--- Required work ---
Copy the lines exactly as they appear, starting with the first line of the records and ending with the line that contains "## Contributing".

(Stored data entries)
****************

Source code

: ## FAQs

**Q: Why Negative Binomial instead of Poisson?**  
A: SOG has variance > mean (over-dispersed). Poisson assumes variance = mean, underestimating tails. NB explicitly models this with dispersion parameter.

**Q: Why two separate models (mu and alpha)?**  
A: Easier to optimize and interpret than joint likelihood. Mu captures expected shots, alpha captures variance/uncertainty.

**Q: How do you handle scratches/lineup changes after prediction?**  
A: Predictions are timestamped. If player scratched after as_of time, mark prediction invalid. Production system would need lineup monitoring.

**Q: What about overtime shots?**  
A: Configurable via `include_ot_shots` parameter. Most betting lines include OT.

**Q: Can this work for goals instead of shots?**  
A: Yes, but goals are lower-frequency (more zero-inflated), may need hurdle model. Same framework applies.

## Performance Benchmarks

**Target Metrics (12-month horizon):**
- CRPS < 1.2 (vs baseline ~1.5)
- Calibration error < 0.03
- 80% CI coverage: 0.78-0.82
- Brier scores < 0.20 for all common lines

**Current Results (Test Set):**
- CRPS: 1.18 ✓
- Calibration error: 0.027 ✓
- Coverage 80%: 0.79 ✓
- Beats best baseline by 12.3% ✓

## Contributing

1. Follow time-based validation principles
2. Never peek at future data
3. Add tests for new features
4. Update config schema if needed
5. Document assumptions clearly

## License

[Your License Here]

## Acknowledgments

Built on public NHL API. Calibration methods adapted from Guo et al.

****************

--- Task output ---
Source code

: ## FAQs

**Q: Why Negative Binomial instead of Poisson?**  
A: SOG has variance > mean (over-dispersed). Poisson assumes variance = mean, underestimating tails. NB explicitly models this with dispersion parameter.

**Q: Why two separate models (mu and alpha)?**  
A: Easier to optimize and interpret than joint likelihood. Mu captures expected shots, alpha captures variance/uncertainty.

**Q: How do you handle scratches/lineup changes after prediction?**  
A: Predictions are timestamped. If player scratched after as_of time, mark prediction invalid. Production system would need lineup monitoring.

**Q: What about overtime shots?**  
A: Configurable via `include_ot_shots` parameter. Most betting lines include OT.

**Q: Can this work for goals instead of shots?**  
A: Yes, but goals are lower-frequency (more zero-inflated), may need hurdle model. Same framework applies.

## Performance Benchmarks

**Target Metrics (12-month horizon):**
- CRPS < 1.2 (vs baseline ~1.5)
- Calibration error < 0.03
- 80% CI coverage: 0.78-0.82
- Brier scores < 0.20 for all common lines

**Current Results (Test Set):**
- CRPS: 1.18 ✓
- Calibration error: 0.027 ✓
- Coverage 80%: 0.79 ✓
- Beats best baseline by 12.3% ✓

## Contributing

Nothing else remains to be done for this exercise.